- [Exercise prompt]:
In the material below, from the line with "Currently documented history" to the line with "dots on the", swap "decreased" for "fell" and leave everything else unchanged. Give back only those lines, without the pictures.

Exercise material START

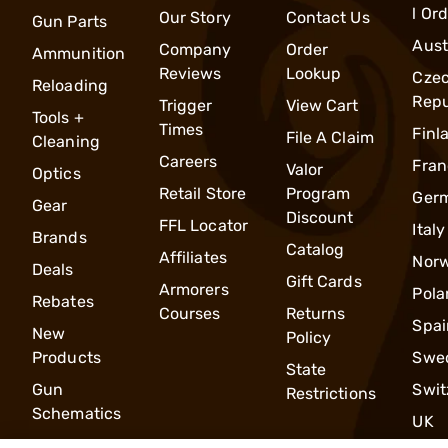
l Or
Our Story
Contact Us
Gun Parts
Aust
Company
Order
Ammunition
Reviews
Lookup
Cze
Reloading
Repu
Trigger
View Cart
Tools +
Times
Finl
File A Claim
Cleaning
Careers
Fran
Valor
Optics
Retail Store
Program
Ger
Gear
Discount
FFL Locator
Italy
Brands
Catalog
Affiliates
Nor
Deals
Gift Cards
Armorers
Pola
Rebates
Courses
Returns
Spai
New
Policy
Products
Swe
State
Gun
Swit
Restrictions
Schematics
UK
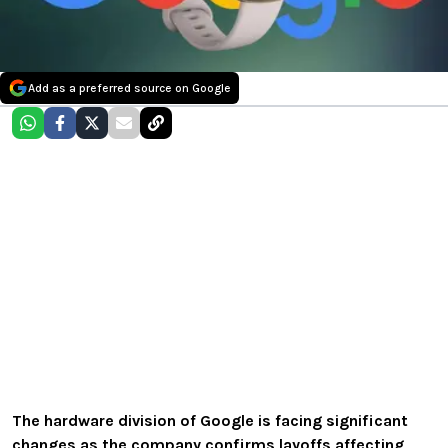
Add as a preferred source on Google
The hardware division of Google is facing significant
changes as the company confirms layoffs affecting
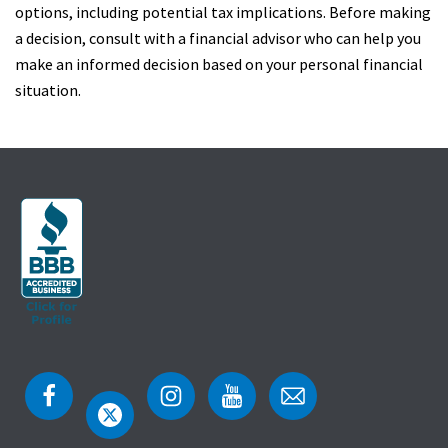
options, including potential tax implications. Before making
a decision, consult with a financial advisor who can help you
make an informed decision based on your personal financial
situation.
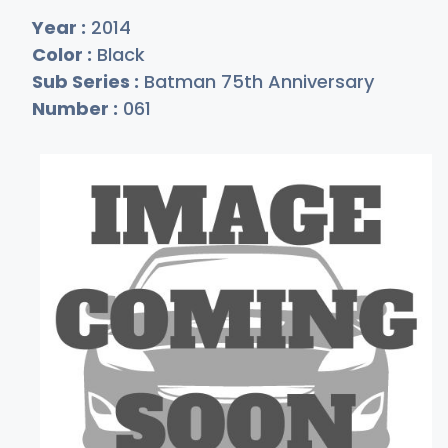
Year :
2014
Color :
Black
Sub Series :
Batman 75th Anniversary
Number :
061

Exercise material END
Exercise material START

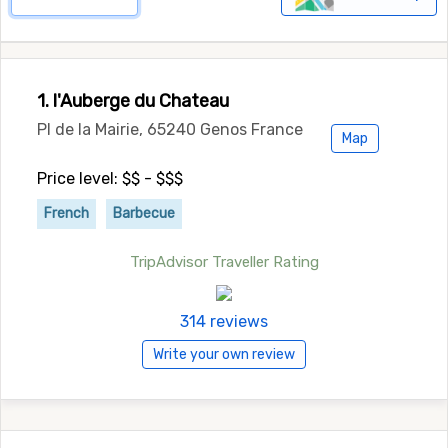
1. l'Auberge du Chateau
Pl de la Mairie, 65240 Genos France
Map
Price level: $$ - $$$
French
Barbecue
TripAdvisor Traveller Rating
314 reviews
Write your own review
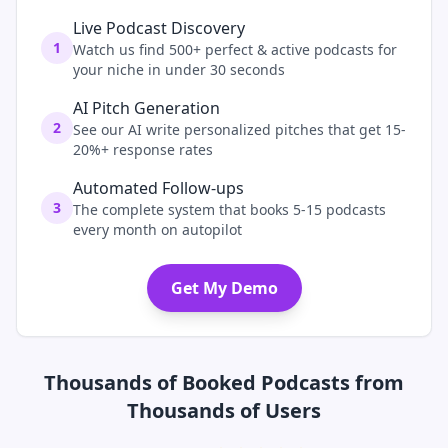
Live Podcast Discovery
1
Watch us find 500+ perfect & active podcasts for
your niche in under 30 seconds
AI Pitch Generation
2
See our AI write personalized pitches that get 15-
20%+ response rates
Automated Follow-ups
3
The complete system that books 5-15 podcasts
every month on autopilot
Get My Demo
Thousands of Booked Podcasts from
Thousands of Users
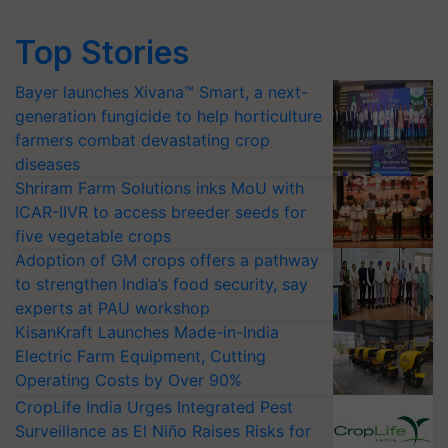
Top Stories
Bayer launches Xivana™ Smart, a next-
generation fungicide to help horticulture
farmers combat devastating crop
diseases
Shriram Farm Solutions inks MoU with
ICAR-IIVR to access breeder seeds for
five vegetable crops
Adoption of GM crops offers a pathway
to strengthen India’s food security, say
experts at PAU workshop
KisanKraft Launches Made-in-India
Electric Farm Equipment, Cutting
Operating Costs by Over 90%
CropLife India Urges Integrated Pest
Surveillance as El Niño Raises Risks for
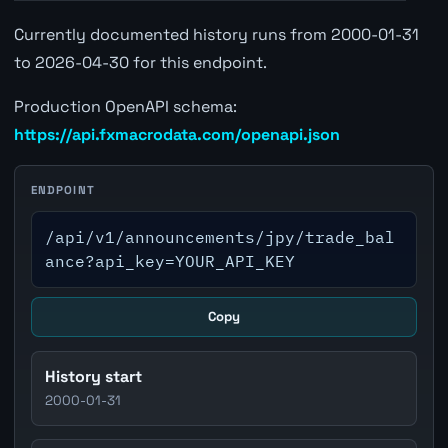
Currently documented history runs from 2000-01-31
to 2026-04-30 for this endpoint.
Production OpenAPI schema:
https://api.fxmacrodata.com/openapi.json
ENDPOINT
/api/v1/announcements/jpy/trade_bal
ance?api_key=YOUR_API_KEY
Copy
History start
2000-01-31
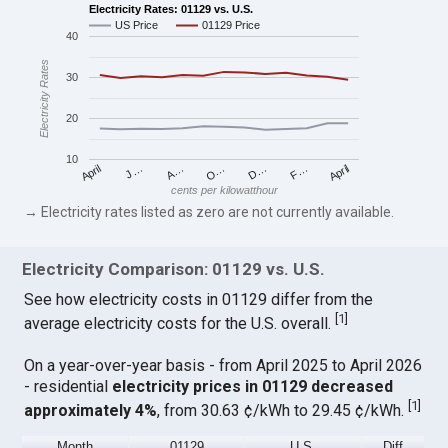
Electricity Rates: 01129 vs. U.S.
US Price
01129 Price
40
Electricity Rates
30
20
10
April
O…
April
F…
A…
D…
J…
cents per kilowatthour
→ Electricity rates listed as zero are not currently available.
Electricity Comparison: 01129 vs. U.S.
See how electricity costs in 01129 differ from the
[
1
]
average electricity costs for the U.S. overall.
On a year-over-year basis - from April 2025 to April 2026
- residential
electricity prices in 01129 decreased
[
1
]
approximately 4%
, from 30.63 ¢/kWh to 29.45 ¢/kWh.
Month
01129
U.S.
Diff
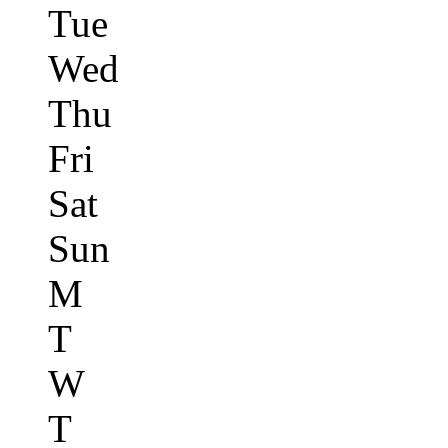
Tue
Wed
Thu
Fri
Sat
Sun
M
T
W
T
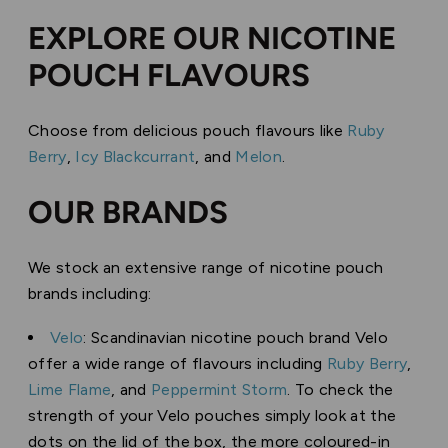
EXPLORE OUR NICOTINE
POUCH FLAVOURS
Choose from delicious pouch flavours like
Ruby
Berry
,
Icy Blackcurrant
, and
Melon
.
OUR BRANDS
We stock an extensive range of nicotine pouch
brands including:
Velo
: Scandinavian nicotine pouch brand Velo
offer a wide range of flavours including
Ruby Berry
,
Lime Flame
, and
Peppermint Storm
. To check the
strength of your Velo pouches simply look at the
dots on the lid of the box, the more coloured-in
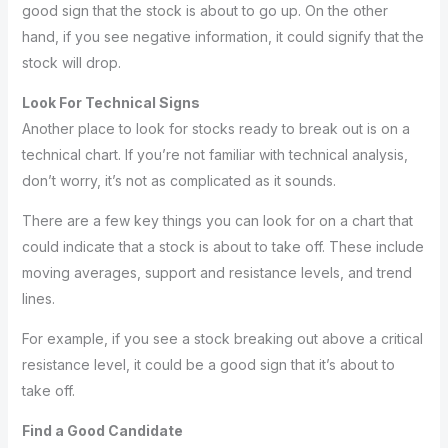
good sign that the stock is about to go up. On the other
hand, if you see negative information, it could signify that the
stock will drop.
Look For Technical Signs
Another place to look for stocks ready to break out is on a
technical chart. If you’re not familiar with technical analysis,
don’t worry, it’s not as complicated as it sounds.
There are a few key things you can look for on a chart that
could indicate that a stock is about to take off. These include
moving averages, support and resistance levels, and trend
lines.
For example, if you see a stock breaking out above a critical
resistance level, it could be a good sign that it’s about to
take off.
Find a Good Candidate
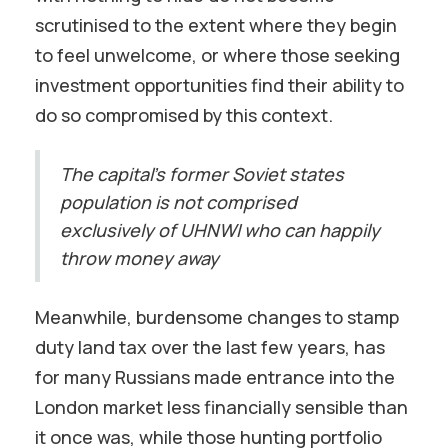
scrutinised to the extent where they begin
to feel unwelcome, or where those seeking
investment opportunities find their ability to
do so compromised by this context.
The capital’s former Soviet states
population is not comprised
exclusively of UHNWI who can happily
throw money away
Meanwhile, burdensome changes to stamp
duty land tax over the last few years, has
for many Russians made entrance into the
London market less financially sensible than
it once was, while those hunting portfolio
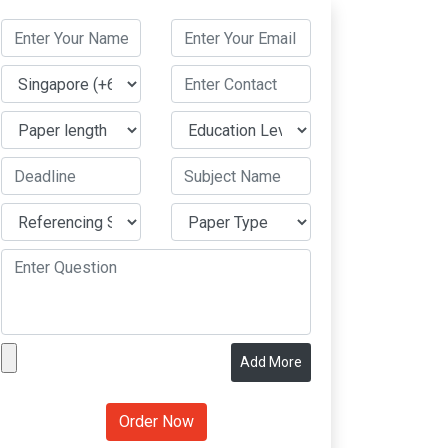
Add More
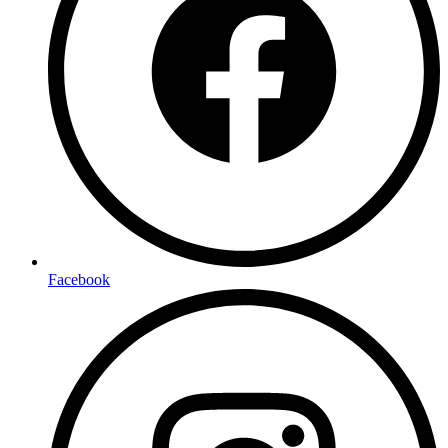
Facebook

Exercise material END

- [The answer]:
Currently documented history runs from 2000-01-31
to 2026-04-30 for this endpoint.
Production OpenAPI schema:
https://api.fxmacrodata.com/openapi.json
ENDPOINT
/api/v1/announcements/jpy/trade_bal
ance?api_key=YOUR_API_KEY
Copy
History start
2000-01-31
Electricity Rates: 01129 vs. U.S.
US Price
01129 Price
40
Electricity Rates
30
20
10
April
O…
April
F…
A…
D…
J…
cents per kilowatthour
→ Electricity rates listed as zero are not currently available.
Electricity Comparison: 01129 vs. U.S.
See how electricity costs in 01129 differ from the
[
1
]
average electricity costs for the U.S. overall.
On a year-over-year basis - from April 2025 to April 2026
- residential
electricity prices in 01129 fell
[
1
]
approximately 4%
, from 30.63 ¢/kWh to 29.45 ¢/kWh.
Month
01129
U.S.
Diff
Tue
Wed
Thu
Fri
Sat
Sun
M
T
W
T
EXPLORE OUR NICOTINE
POUCH FLAVOURS
Choose from delicious pouch flavours like
Ruby
Berry
,
Icy Blackcurrant
, and
Melon
.
OUR BRANDS
We stock an extensive range of nicotine pouch
brands including:
Velo
: Scandinavian nicotine pouch brand Velo
offer a wide range of flavours including
Ruby Berry
,
Lime Flame
, and
Peppermint Storm
. To check the
strength of your Velo pouches simply look at the
dots on the lid of the box, the more coloured-in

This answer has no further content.